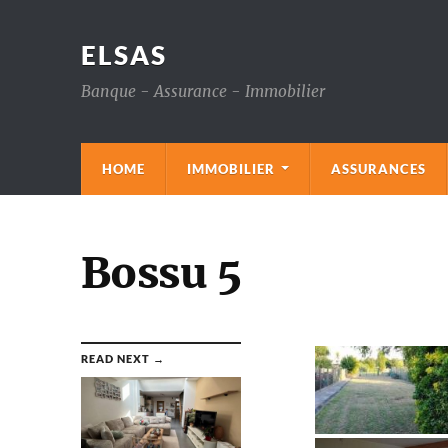
ELSAS
Banque - Assurance - Immobilier
HOME
IMMOBILIER
ASSURANCES
Bossu 5
READ NEXT →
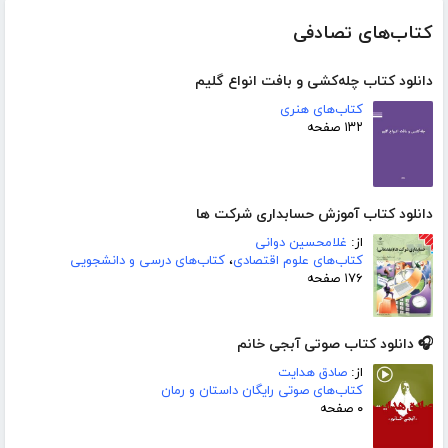
کتاب‌های تصادفی
دانلود کتاب چله‌کشی و بافت انواع گلیم
کتاب‌های هنری
۱۳۲ صفحه
دانلود کتاب آموزش حسابداری شرکت ها
از:
غلامحسین دوانی
کتاب‌های علوم اقتصادی
،
کتاب‌های درسی و دانشجویی
۱۷۶ صفحه
🎧 دانلود کتاب صوتی آبجی خانم
از:
صادق هدایت
کتاب‌های صوتی رایگان داستان و رمان
۰ صفحه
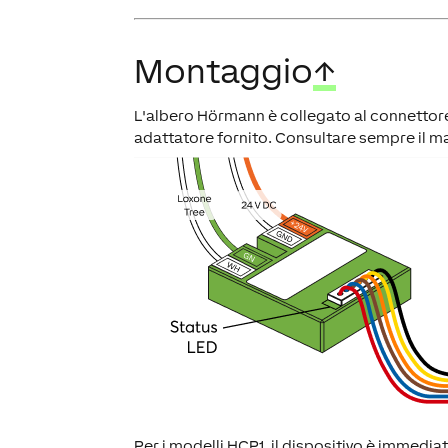
Montaggio
↑
L'albero Hörmann è collegato al connettore
adattatore fornito. Consultare sempre il man
Per i modelli HCP1, il dispositivo è immed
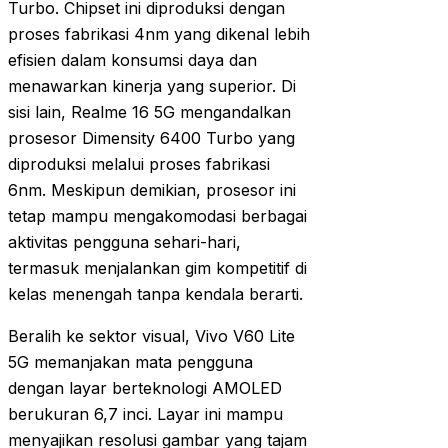
Turbo. Chipset ini diproduksi dengan
proses fabrikasi 4nm yang dikenal lebih
efisien dalam konsumsi daya dan
menawarkan kinerja yang superior. Di
sisi lain, Realme 16 5G mengandalkan
prosesor Dimensity 6400 Turbo yang
diproduksi melalui proses fabrikasi
6nm. Meskipun demikian, prosesor ini
tetap mampu mengakomodasi berbagai
aktivitas pengguna sehari-hari,
termasuk menjalankan gim kompetitif di
kelas menengah tanpa kendala berarti.
Beralih ke sektor visual, Vivo V60 Lite
5G memanjakan mata pengguna
dengan layar berteknologi AMOLED
berukuran 6,7 inci. Layar ini mampu
menyajikan resolusi gambar yang tajam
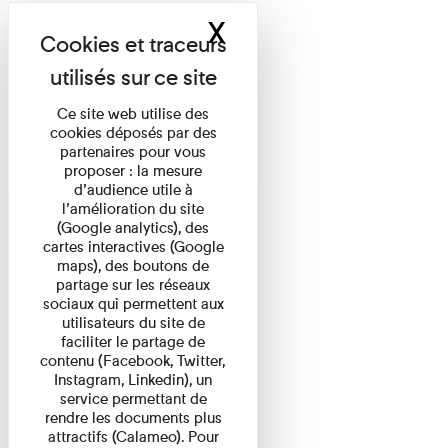
X
Masquer le band
Ce site web utilise des
cookies déposés par des
partenaires pour vous
proposer : la mesure
d’audience utile à
l’amélioration du site
(Google analytics), des
cartes interactives (Google
maps), des boutons de
partage sur les réseaux
sociaux qui permettent aux
utilisateurs du site de
faciliter le partage de
contenu (Facebook, Twitter,
Instagram, Linkedin), un
service permettant de
rendre les documents plus
attractifs (Calameo). Pour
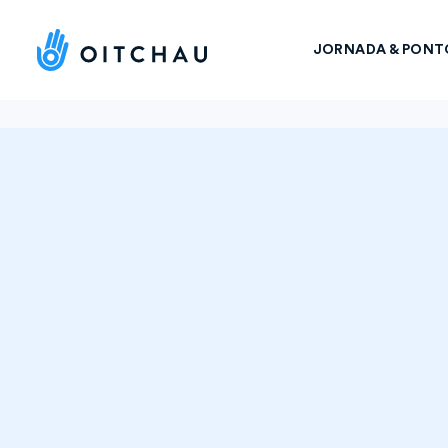
JORNADA & PONT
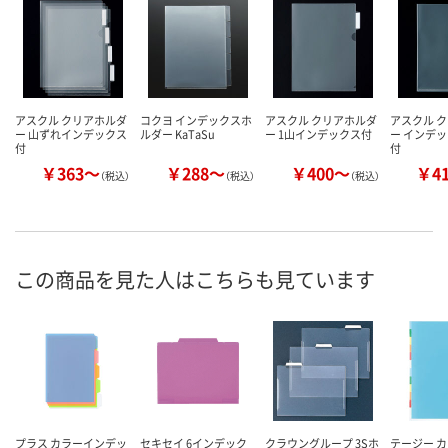
アスクル クリアホルダ
コクヨ インデックスホ
アスクル クリアホルダ
アスクル 
ー 山ずれインデックス
ルダー KaTaSu
ー 1山インデックス付
ー インデ
付
付
￥363～
￥288～
￥400～
￥4
（税込）
（税込）
（税込）
この商品を見た人はこちらも見ています
プラス カラーインデッ
セキセイ 6インデック
クラウングループ 3Sホ
テージー 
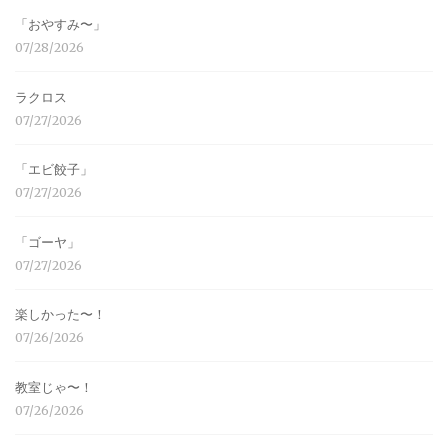
「おやすみ〜」
07/28/2026
ラクロス
07/27/2026
「エビ餃子」
07/27/2026
「ゴーヤ」
07/27/2026
楽しかった〜！
07/26/2026
教室じゃ〜！
07/26/2026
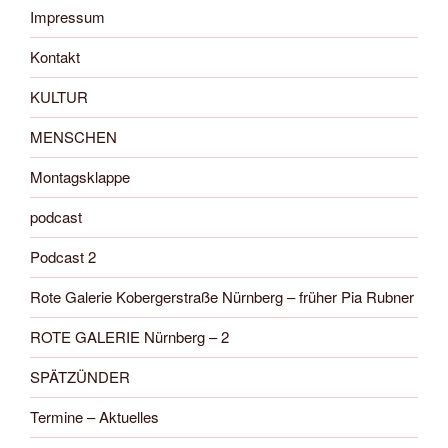
Impressum
Kontakt
KULTUR
MENSCHEN
Montagsklappe
podcast
Podcast 2
Rote Galerie Kobergerstraße Nürnberg – früher Pia Rubner
ROTE GALERIE Nürnberg – 2
SPÄTZÜNDER
Termine – Aktuelles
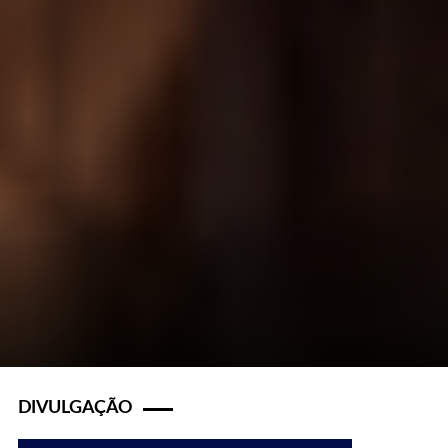
DIVULGAÇÃO
s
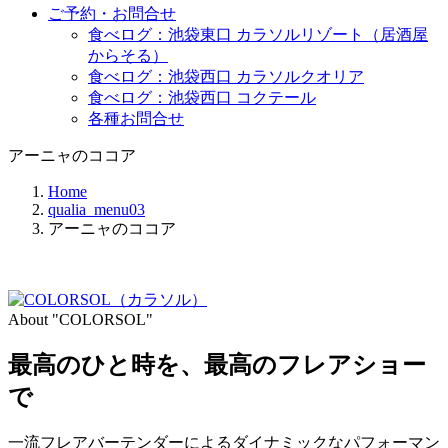
ご予約・お問合せ
食べログ：池袋東口 カラソルリゾート（居酒屋
からそる）
食べログ：池袋西口 カラソルクオリア
食べログ：池袋西口 コクテール
各種お問合せ
アーニャのココア
Home
qualia_menu03
アーニャのココア
About "COLORSOL"
最高のひと時を、
最高のフレアショー
で
一流フレアバーテンダーによるダイナミックなパフォーマン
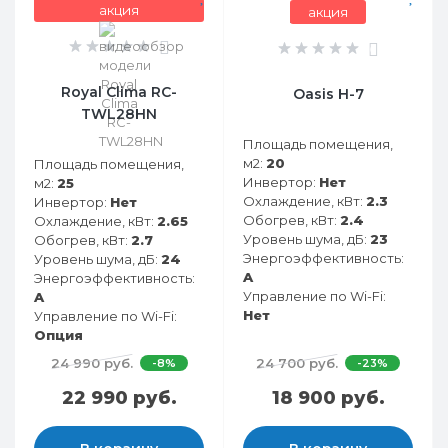
акция
акция
0
0
Royal Clima RC-
Oasis H-7
TWL28HN
Площадь помещения,
м2:
20
Площадь помещения,
Инвертор:
Нет
м2:
25
Охлаждение, кВт:
2.3
Инвертор:
Нет
Обогрев, кВт:
2.4
Охлаждение, кВт:
2.65
Уровень шума, дБ:
23
Обогрев, кВт:
2.7
Энергоэффективность:
Уровень шума, дБ:
24
A
Энергоэффективность:
Управление по Wi-Fi:
A
Нет
Управление по Wi-Fi:
Опция
24 990 руб.
24 700 руб.
-8%
-23%
22 990 руб.
18 900 руб.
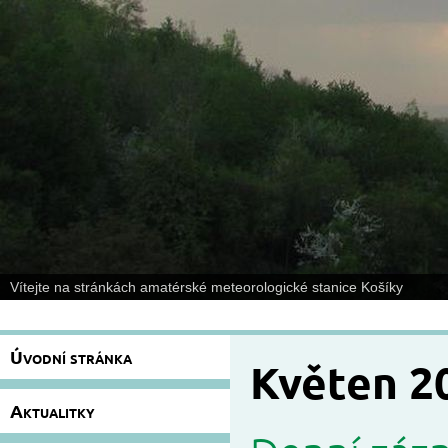
Vítejte na stránkách amatérské meteorologické stanice Košíky
Úvodní stránka
Květen 2
Aktualitky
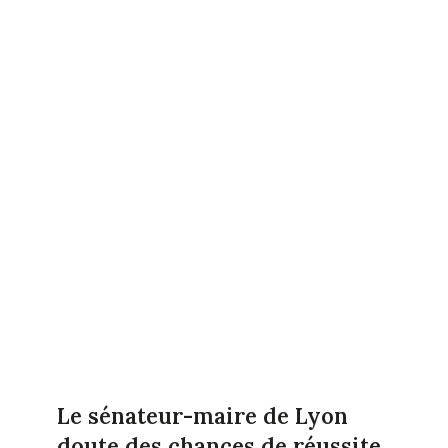
Le sénateur-maire de Lyon
doute des chances de réussite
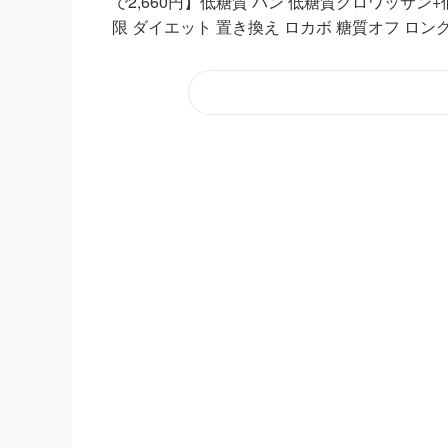
で2,660円】低糖質 パン 低糖質クロワッサン
限 ダイエット 置き換え ロカボ 糖質オフ ロングラ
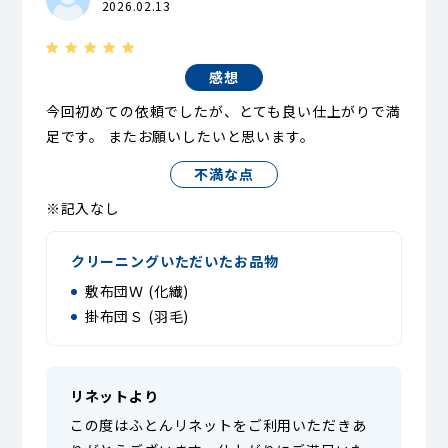
2026.02.13
感想
今回初めての依頼でしたが、とても良い仕上がりで満
足です。 またお願いしたいと思います。
不満な点
※記入なし
クリーニングいただいたお品物
敷布団Ｗ (化繊)
掛布団Ｓ (羽毛)
リネットより
この度はふとんリネットをご利用いただきあ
***
§ **What this task involves**: Copy every line of text from all the rows above, unchanged and in the same order, and leave the pictures out of your answer.

§ **Answer to the exercise**:
ELSAS
Banque - Assurance - Immobilier
HOME
IMMOBILIER
ASSURANCES
Bossu 5
READ NEXT →
کتاب‌های تصادفی
دانلود کتاب چله‌کشی و بافت انواع گلیم
کتاب‌های هنری
۱۳۲ صفحه
دانلود کتاب آموزش حسابداری شرکت ها
از:
غلامحسین دوانی
کتاب‌های علوم اقتصادی
،
کتاب‌های درسی و دانشجویی
۱۷۶ صفحه
🎧 دانلود کتاب صوتی آبجی خانم
از:
صادق هدایت
کتاب‌های صوتی رایگان داستان و رمان
۰ صفحه
Montaggio
↑
L'albero Hörmann è collegato al connettore
adattatore fornito. Consultare sempre il man
Per i modelli HCP1, il dispositivo è immed
Turbo. Chipset ini diproduksi dengan
proses fabrikasi 4nm yang dikenal lebih
efisien dalam konsumsi daya dan
menawarkan kinerja yang superior. Di
sisi lain, Realme 16 5G mengandalkan
prosesor Dimensity 6400 Turbo yang
diproduksi melalui proses fabrikasi
6nm. Meskipun demikian, prosesor ini
tetap mampu mengakomodasi berbagai
aktivitas pengguna sehari-hari,
termasuk menjalankan gim kompetitif di
kelas menengah tanpa kendala berarti.
Beralih ke sektor visual, Vivo V60 Lite
5G memanjakan mata pengguna
dengan layar berteknologi AMOLED
berukuran 6,7 inci. Layar ini mampu
menyajikan resolusi gambar yang tajam
X
Masquer le band
Ce site web utilise des
cookies déposés par des
partenaires pour vous
proposer : la mesure
d’audience utile à
l’amélioration du site
(Google analytics), des
cartes interactives (Google
maps), des boutons de
partage sur les réseaux
sociaux qui permettent aux
utilisateurs du site de
faciliter le partage de
contenu (Facebook, Twitter,
Instagram, Linkedin), un
service permettant de
rendre les documents plus
attractifs (Calameo). Pour
JORNADA & PONT
アスクル クリアホルダ
コクヨ インデックスホ
アスクル クリアホルダ
アスクル 
ー 山ずれインデックス
ルダー KaTaSu
ー 1山インデックス付
ー インデ
付
付
￥363～
￥288～
￥400～
￥4
（税込）
（税込）
（税込）
この商品を見た人はこちらも見ています
プラス カラーインデッ
セキセイ 6インデック
クラウングループ 3Sホ
テージー 
「おやすみ〜」
07/28/2026
ラクロス
07/27/2026
「エビ餃子」
07/27/2026
「ゴーヤ」
07/27/2026
楽しかった〜！
07/26/2026
教室じゃ〜！
07/26/2026
Impressum
Kontakt
KULTUR
MENSCHEN
Montagsklappe
podcast
Podcast 2
Rote Galerie Kobergerstraße Nürnberg – früher Pia Rubner
ROTE GALERIE Nürnberg – 2
SPÄTZÜNDER
Termine – Aktuelles
DIVULGAÇÃO
s
ご予約・お問合せ
食べログ：池袋東口 カラソルリゾート（居酒屋
からそる）
食べログ：池袋西口 カラソルクオリア
食べログ：池袋西口 コクテール
各種お問合せ
アーニャのココア
Home
qualia_menu03
アーニャのココア
About "COLORSOL"
最高のひと時を、
最高のフレアショー
で
一流フレアバーテンダーによるダイナミックなパフォーマン
акция
акция
0
0
Royal Clima RC-
Oasis H-7
TWL28HN
Площадь помещения,
м2:
20
Площадь помещения,
Инвертор:
Нет
м2:
25
Охлаждение, кВт:
2.3
Инвертор:
Нет
Обогрев, кВт:
2.4
Охлаждение, кВт:
2.65
Уровень шума, дБ:
23
Обогрев, кВт:
2.7
Энергоэффективность:
Уровень шума, дБ:
24
A
Энергоэффективность:
Управление по Wi-Fi:
A
Нет
Управление по Wi-Fi:
Опция
24 990 руб.
24 700 руб.
-8%
-23%
22 990 руб.
18 900 руб.
Vítejte na stránkách amatérské meteorologické stanice Košíky
Úvodní stránka
Květen 2
Aktualitky
Le sénateur-maire de Lyon
doute des chances de réussite
で2,660円】低糖質 パン 低糖質クロワッサン
限 ダイエット 置き換え ロカボ 糖質オフ ロングラ
2026.02.13
感想
今回初めての依頼でしたが、とても良い仕上がりで満
足です。 またお願いしたいと思います。
不満な点
※記入なし
クリーニングいただいたお品物
敷布団Ｗ (化繊)
掛布団Ｓ (羽毛)
リネットより
この度はふとんリネットをご利用いただきあ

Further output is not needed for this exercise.